What happened

Shares of General Electric (GE 0.68%) stock soared along with the rest of the stock market Tuesday, and are up a healthy 7.4% as of 1:40 p.m. EDT. Surprisingly, GE stock appears to be moving on no news whatsoever, specific to GE.

Or perhaps that's not so surprising.

As you may have heard, biotech Novavax has a new vaccine candidate called NVX-CoV2373 ready, and it's begun enrolling participants to begin a clinical trial to determine if it's safe and effective to combat the SARS-CoV-2 coronavirus. Other drugmakers have other vaccines in the works as well -- more than 120 in either preclinical or clinical trials, according to researcher Fundstrat.  

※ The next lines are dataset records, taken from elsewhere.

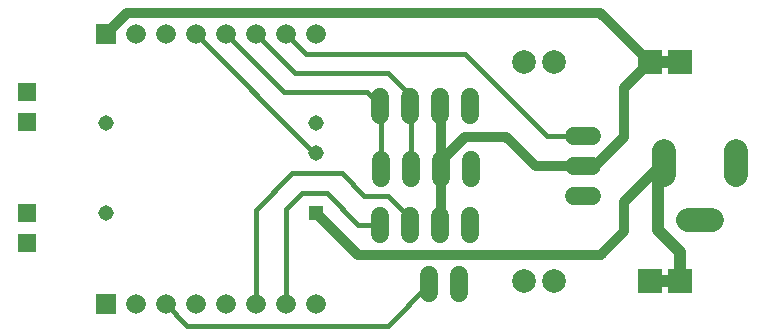
<source format=gbr>
G04 EAGLE Gerber RS-274X export*
G75*
%MOMM*%
%FSLAX34Y34*%
%LPD*%
%INTop Copper*%
%IPPOS*%
%AMOC8*
5,1,8,0,0,1.08239X$1,22.5*%
G01*
%ADD10C,1.665000*%
%ADD11R,1.665000X1.665000*%
%ADD12C,1.524000*%
%ADD13C,2.000000*%
%ADD14R,1.524000X1.524000*%
%ADD15C,1.308000*%
%ADD16R,1.308000X1.308000*%
%ADD17C,2.000000*%
%ADD18R,2.000000X2.000000*%
%ADD19C,0.812800*%
%ADD20C,1.016000*%
%ADD21C,0.609600*%
%ADD22C,0.406400*%


D10*
X278800Y261900D03*
X253400Y261900D03*
X228000Y261900D03*
X202600Y261900D03*
X177200Y261900D03*
X151800Y261900D03*
X126400Y261900D03*
D11*
X101000Y261900D03*
X101000Y33300D03*
D10*
X126400Y33300D03*
X151800Y33300D03*
X177200Y33300D03*
X202600Y33300D03*
X228000Y33300D03*
X253400Y33300D03*
X278800Y33300D03*
D12*
X409300Y92380D02*
X409300Y107620D01*
X383900Y107620D02*
X383900Y92380D01*
X358500Y92380D02*
X358500Y107620D01*
X333100Y107620D02*
X333100Y92380D01*
X333600Y193480D02*
X333600Y208720D01*
X359000Y208720D02*
X359000Y193480D01*
X384400Y193480D02*
X384400Y208720D01*
X409800Y208720D02*
X409800Y193480D01*
X333700Y154820D02*
X333700Y139580D01*
X359100Y139580D02*
X359100Y154820D01*
X384500Y154820D02*
X384500Y139580D01*
X409900Y139580D02*
X409900Y154820D01*
D13*
X573400Y162600D02*
X573400Y142600D01*
X634400Y142600D02*
X634400Y162600D01*
X614400Y104600D02*
X594400Y104600D01*
D14*
X34600Y85200D03*
X34600Y110600D03*
X34600Y187400D03*
X34600Y212800D03*
D12*
X400300Y58220D02*
X400300Y42980D01*
X374900Y42980D02*
X374900Y58220D01*
D15*
X278700Y186800D03*
D16*
X278700Y110600D03*
D15*
X100900Y186800D03*
X100900Y110600D03*
X278700Y161400D03*
D17*
X455060Y52490D03*
D18*
X587140Y52490D03*
D17*
X455060Y237910D03*
X480460Y52490D03*
X480460Y237910D03*
D18*
X561740Y52490D03*
X587140Y237910D03*
X561740Y237910D03*
D12*
X512620Y124600D02*
X497380Y124600D01*
X497380Y150000D02*
X512620Y150000D01*
X512620Y175400D02*
X497380Y175400D01*
D19*
X563400Y142600D02*
X573400Y152600D01*
X314300Y75000D02*
X278700Y110600D01*
X520000Y75000D02*
X540000Y95000D01*
X540000Y120000D01*
X572600Y152600D01*
X573400Y152600D01*
X520000Y75000D02*
X314300Y75000D01*
D20*
X561740Y52490D02*
X587140Y52490D01*
X568400Y147600D02*
X573400Y152600D01*
X568400Y147600D02*
X568400Y96230D01*
X587140Y77490D02*
X587140Y52490D01*
X587140Y77490D02*
X568400Y96230D01*
D21*
X384400Y185600D02*
X384400Y201100D01*
X384500Y201000D01*
D19*
X384500Y147200D01*
X540000Y216170D02*
X561740Y237910D01*
X540000Y216170D02*
X540000Y175000D01*
X515000Y150000D01*
X505000Y150000D01*
X465000Y150000D01*
X440000Y175000D01*
X405000Y175000D01*
X384500Y154500D01*
X384500Y147200D01*
X119100Y280000D02*
X101000Y261900D01*
X519650Y280000D02*
X561740Y237910D01*
X519650Y280000D02*
X119100Y280000D01*
X384500Y147200D02*
X384500Y100600D01*
X383900Y100000D01*
D20*
X561740Y237910D02*
X587140Y237910D01*
D22*
X505000Y175400D02*
X474600Y175400D01*
X405000Y245000D01*
X270300Y245000D02*
X253400Y261900D01*
X270300Y245000D02*
X405000Y245000D01*
X359000Y201100D02*
X358900Y201100D01*
X261028Y228872D02*
X228000Y261900D01*
X340000Y228872D02*
X359000Y209872D01*
X340000Y228872D02*
X261028Y228872D01*
X359100Y200900D02*
X359100Y147200D01*
X359100Y200900D02*
X358900Y201100D01*
X359000Y201100D02*
X359000Y209872D01*
X251756Y212744D02*
X202600Y261900D01*
X321956Y212744D02*
X333600Y201100D01*
X321956Y212744D02*
X251756Y212744D01*
X333700Y201000D02*
X333700Y147200D01*
X333700Y201000D02*
X333600Y201100D01*
X278700Y161400D02*
X277700Y161400D01*
X177200Y261900D01*
X151800Y33300D02*
X170100Y15000D01*
X340000Y15000D01*
X374900Y49900D01*
X374900Y50600D01*
X228000Y33300D02*
X228000Y113000D01*
X259128Y144128D02*
X300872Y144128D01*
X320000Y125000D01*
X340000Y125000D01*
X358500Y106500D01*
X358500Y100000D01*
X259128Y144128D02*
X228000Y113000D01*
X253400Y113400D02*
X253400Y33300D01*
X253400Y113400D02*
X267000Y127000D01*
X288000Y127000D01*
X315000Y100000D01*
X333100Y100000D01*
M02*

</source>
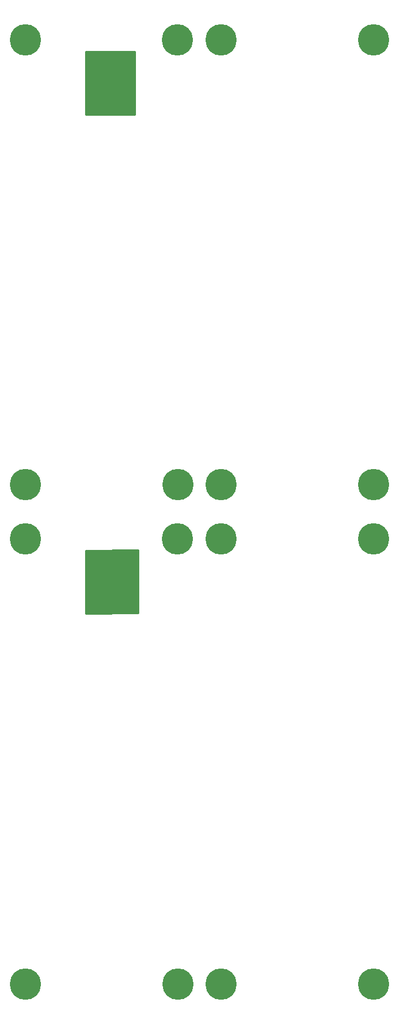
<source format=gbr>
G04 #@! TF.GenerationSoftware,KiCad,Pcbnew,(5.1.9)-1*
G04 #@! TF.CreationDate,2021-09-23T17:16:36+12:00*
G04 #@! TF.ProjectId,RGB-to-component-covers,5247422d-746f-42d6-936f-6d706f6e656e,rev?*
G04 #@! TF.SameCoordinates,Original*
G04 #@! TF.FileFunction,Soldermask,Bot*
G04 #@! TF.FilePolarity,Negative*
%FSLAX46Y46*%
G04 Gerber Fmt 4.6, Leading zero omitted, Abs format (unit mm)*
G04 Created by KiCad (PCBNEW (5.1.9)-1) date 2021-09-23 17:16:36*
%MOMM*%
%LPD*%
G01*
G04 APERTURE LIST*
%ADD10C,4.802000*%
%ADD11C,0.254000*%
%ADD12C,0.100000*%
G04 APERTURE END LIST*
D10*
X78800000Y-41000000D03*
X102200000Y-109000000D03*
X102150000Y-41000000D03*
X78800000Y-109000000D03*
X108800000Y-109000000D03*
X132150000Y-41000000D03*
X132200000Y-109000000D03*
X108800000Y-41000000D03*
X108800000Y-185300000D03*
X132150000Y-117300000D03*
X108800000Y-117300000D03*
X132200000Y-185300000D03*
X102200000Y-185300000D03*
X78800000Y-117300000D03*
X78800000Y-185300000D03*
X102150000Y-117300000D03*
D11*
X96073000Y-128623762D02*
X88027000Y-128672232D01*
X88027000Y-119026238D01*
X96073000Y-118977768D01*
X96073000Y-128623762D01*
D12*
G36*
X96073000Y-128623762D02*
G01*
X88027000Y-128672232D01*
X88027000Y-119026238D01*
X96073000Y-118977768D01*
X96073000Y-128623762D01*
G37*
D11*
X95573000Y-52373000D02*
X88027000Y-52373000D01*
X88027000Y-42727000D01*
X95573000Y-42727000D01*
X95573000Y-52373000D01*
D12*
G36*
X95573000Y-52373000D02*
G01*
X88027000Y-52373000D01*
X88027000Y-42727000D01*
X95573000Y-42727000D01*
X95573000Y-52373000D01*
G37*
G36*
X96195788Y-128749036D02*
G01*
X96195788Y-128751036D01*
X96194068Y-128752036D01*
X87906154Y-128801963D01*
X87904416Y-128800973D01*
X87904404Y-128798973D01*
X87906130Y-128797963D01*
X96194042Y-128748036D01*
X96194056Y-128748036D01*
X96195788Y-128749036D01*
G37*
G36*
X96195584Y-118849027D02*
G01*
X96195596Y-118851027D01*
X96193870Y-118852037D01*
X87905958Y-118901964D01*
X87905944Y-118901964D01*
X87904212Y-118900964D01*
X87904212Y-118898964D01*
X87905932Y-118897964D01*
X96193846Y-118848037D01*
X96195584Y-118849027D01*
G37*
M02*

</source>
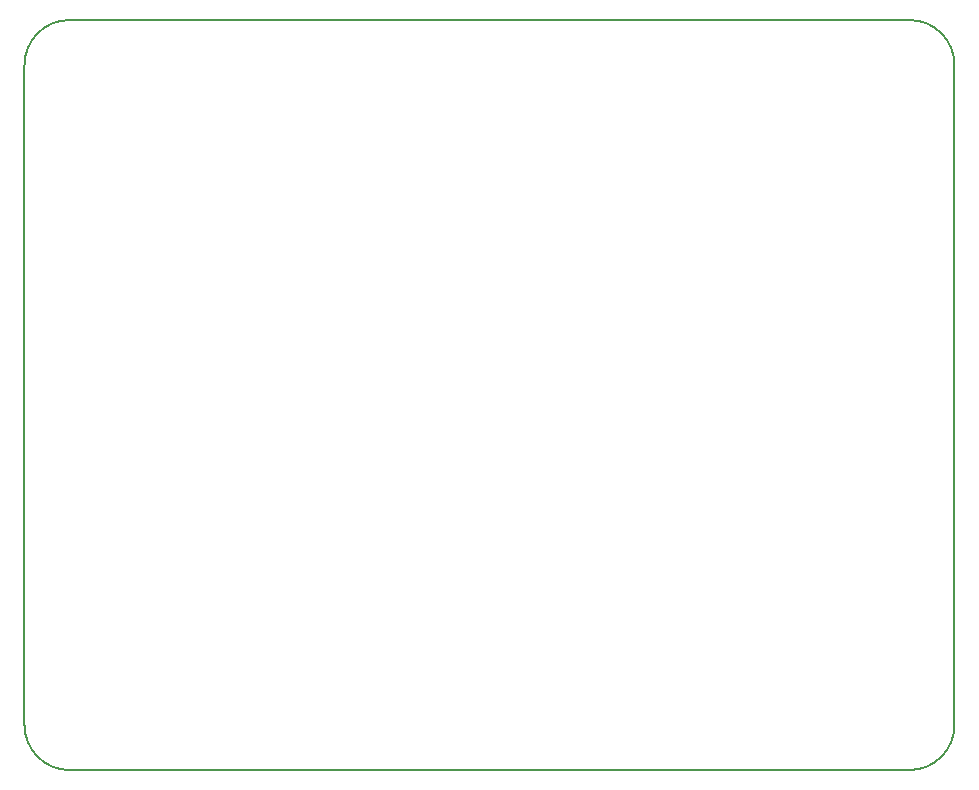
<source format=gm1>
G04 #@! TF.GenerationSoftware,KiCad,Pcbnew,5.0.1-33cea8e~68~ubuntu18.04.1*
G04 #@! TF.CreationDate,2018-11-08T20:55:12+01:00*
G04 #@! TF.ProjectId,microcontrollerBoard,6D6963726F636F6E74726F6C6C657242,rev?*
G04 #@! TF.SameCoordinates,Original*
G04 #@! TF.FileFunction,Profile,NP*
%FSLAX46Y46*%
G04 Gerber Fmt 4.6, Leading zero omitted, Abs format (unit mm)*
G04 Created by KiCad (PCBNEW 5.0.1-33cea8e~68~ubuntu18.04.1) date jue 08 nov 2018 20:55:12 CET*
%MOMM*%
%LPD*%
G01*
G04 APERTURE LIST*
%ADD10C,0.200000*%
G04 APERTURE END LIST*
D10*
X149860000Y-50800000D02*
X78740000Y-50800000D01*
X153670000Y-110490000D02*
X153670000Y-54610000D01*
X78740000Y-114300000D02*
X149860000Y-114300000D01*
X74930000Y-54610000D02*
X74930000Y-110490000D01*
X149860000Y-50800000D02*
G75*
G02X153670000Y-54610000I0J-3810000D01*
G01*
X153670000Y-110490000D02*
G75*
G02X149860000Y-114300000I-3810000J0D01*
G01*
X78740000Y-114300000D02*
G75*
G02X74930000Y-110490000I0J3810000D01*
G01*
X74930000Y-54610000D02*
G75*
G02X78740000Y-50800000I3810000J0D01*
G01*
M02*

</source>
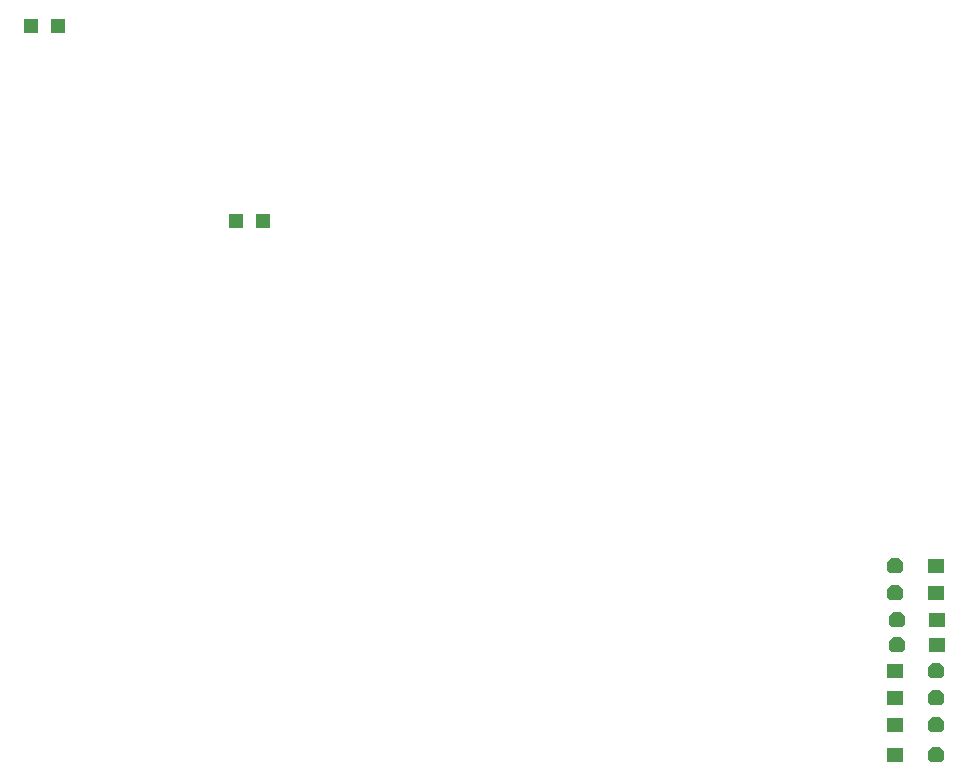
<source format=gtp>
G04 Layer_Color=8421504*
%FSLAX24Y24*%
%MOIN*%
G70*
G01*
G75*
%ADD11R,0.0500X0.0500*%
G04:AMPARAMS|DCode=12|XSize=55mil|YSize=50mil|CornerRadius=0mil|HoleSize=0mil|Usage=FLASHONLY|Rotation=180.000|XOffset=0mil|YOffset=0mil|HoleType=Round|Shape=Octagon|*
%AMOCTAGOND12*
4,1,8,-0.0275,0.0125,-0.0275,-0.0125,-0.0150,-0.0250,0.0150,-0.0250,0.0275,-0.0125,0.0275,0.0125,0.0150,0.0250,-0.0150,0.0250,-0.0275,0.0125,0.0*
%
%ADD12OCTAGOND12*%

%ADD13R,0.0550X0.0500*%
D11*
X16400Y41900D02*
D03*
X15500Y41900D02*
D03*
X23250Y35400D02*
D03*
X22350Y35400D02*
D03*
D12*
X44325Y23900D02*
D03*
Y23000D02*
D03*
X44365Y22100D02*
D03*
Y21250D02*
D03*
X45675Y20400D02*
D03*
Y19500D02*
D03*
Y17600D02*
D03*
Y18600D02*
D03*
D13*
Y23900D02*
D03*
Y23000D02*
D03*
X45715Y22100D02*
D03*
Y21250D02*
D03*
X44325Y20400D02*
D03*
Y19500D02*
D03*
Y17600D02*
D03*
Y18600D02*
D03*
M02*

</source>
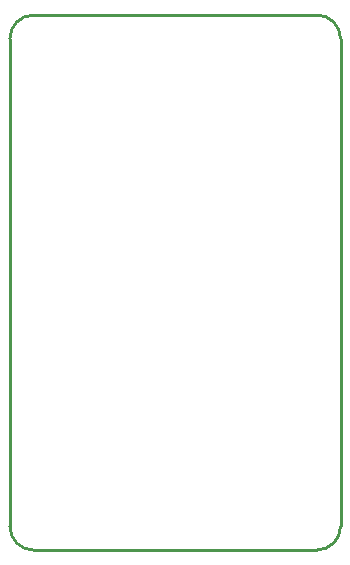
<source format=gbr>
G04 #@! TF.GenerationSoftware,KiCad,Pcbnew,5.1.0-rc2-unknown-036be7d~80~ubuntu16.04.1*
G04 #@! TF.CreationDate,2023-05-22T15:02:47+03:00*
G04 #@! TF.ProjectId,UEXT-P4Q_Rev_A,55455854-2d50-4345-915f-5265765f412e,A*
G04 #@! TF.SameCoordinates,Original*
G04 #@! TF.FileFunction,Profile,NP*
%FSLAX46Y46*%
G04 Gerber Fmt 4.6, Leading zero omitted, Abs format (unit mm)*
G04 Created by KiCad (PCBNEW 5.1.0-rc2-unknown-036be7d~80~ubuntu16.04.1) date 2023-05-22 15:02:47*
%MOMM*%
%LPD*%
G04 APERTURE LIST*
%ADD10C,0.254000*%
G04 APERTURE END LIST*
D10*
X101000000Y-169800000D02*
G75*
G02X99000000Y-171800000I-2000000J0D01*
G01*
X75000000Y-171800000D02*
G75*
G02X73000000Y-169800000I0J2000000D01*
G01*
X99000000Y-126500000D02*
G75*
G02X101000000Y-128500000I0J-2000000D01*
G01*
X73000000Y-128500000D02*
G75*
G02X75000000Y-126500000I2000000J0D01*
G01*
X99000000Y-126500000D02*
X75000000Y-126500000D01*
X101000000Y-169800000D02*
X101000000Y-128500000D01*
X75000000Y-171800000D02*
X99000000Y-171800000D01*
X73000000Y-128500000D02*
X73000000Y-169800000D01*
M02*

</source>
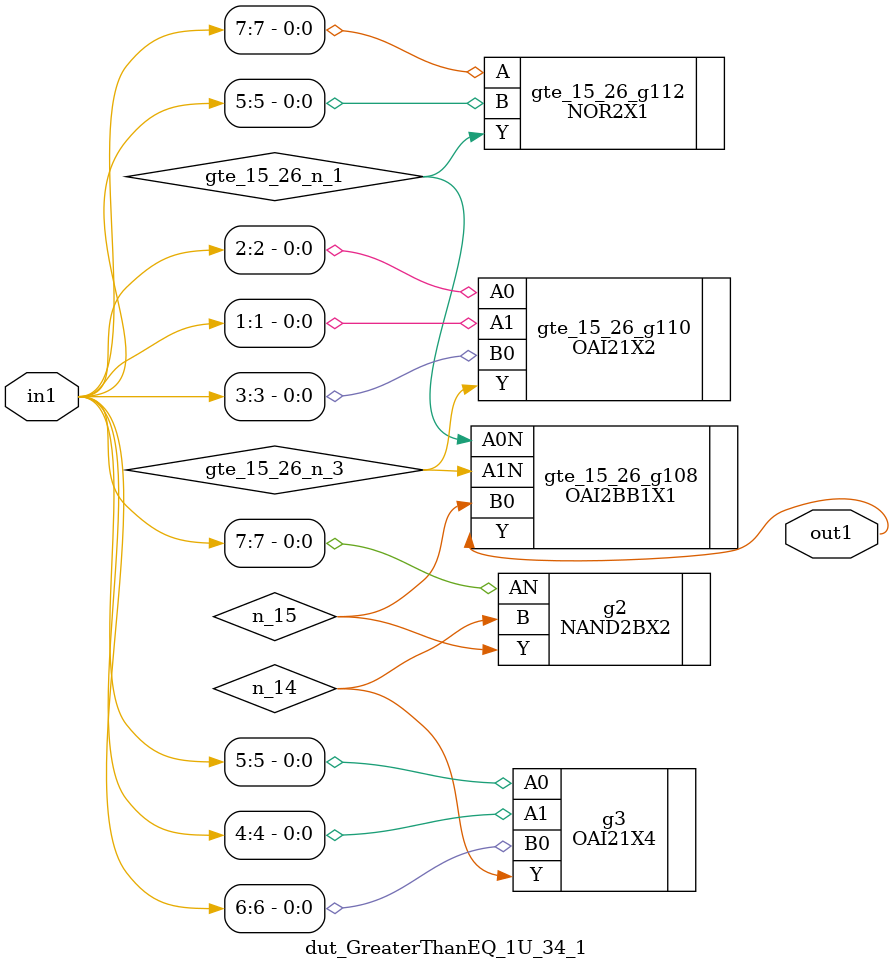
<source format=v>
`timescale 1ps / 1ps


module dut_GreaterThanEQ_1U_34_1(in1, out1);
  input [7:0] in1;
  output out1;
  wire [7:0] in1;
  wire out1;
  wire gte_15_26_n_1, gte_15_26_n_3, n_14, n_15;
  OAI2BB1X1 gte_15_26_g108(.A0N (gte_15_26_n_1), .A1N (gte_15_26_n_3),
       .B0 (n_15), .Y (out1));
  OAI21X2 gte_15_26_g110(.A0 (in1[2]), .A1 (in1[1]), .B0 (in1[3]), .Y
       (gte_15_26_n_3));
  NOR2X1 gte_15_26_g112(.A (in1[7]), .B (in1[5]), .Y (gte_15_26_n_1));
  NAND2BX2 g2(.AN (in1[7]), .B (n_14), .Y (n_15));
  OAI21X4 g3(.A0 (in1[5]), .A1 (in1[4]), .B0 (in1[6]), .Y (n_14));
endmodule



</source>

Collage of an airplane, coronaviruses, and a world map

Image source: Getty Images.

So what

Why does any of that matter to General Electric? The thinking goes like this:

Currently, people may be afraid to fly in airplanes because they might contract the coronavirus, either wherever they're flying to, or on the airplane itself. Because of this, no one is flying, and airline traffic is off by about 90%. That has caused airlines to stop buying airplanes, which means airplane manufacturers are not buying airplane engines from General Electric.  

Airplane engines comprised 34.5% of GE's annual sales last year, according to data from S&P Global Market Intelligence, and accounted for 87% of GE's operating profit.

Now what

In order for GE to return to that level of airplane engine sales, and resume reaping those airplane engine profits, therefore, airplane manufacturers must be enticed to resume buying airplane engines. For that to happen, airlines must resume buying airplanes. For that to happen, people need to start flying again -- but they won't do that until they feel safe.

Thus, everything hinges on the discovery of a vaccine. Whenever progress is seen to be made on that front, GE stock goes up -- just as we're seeing today.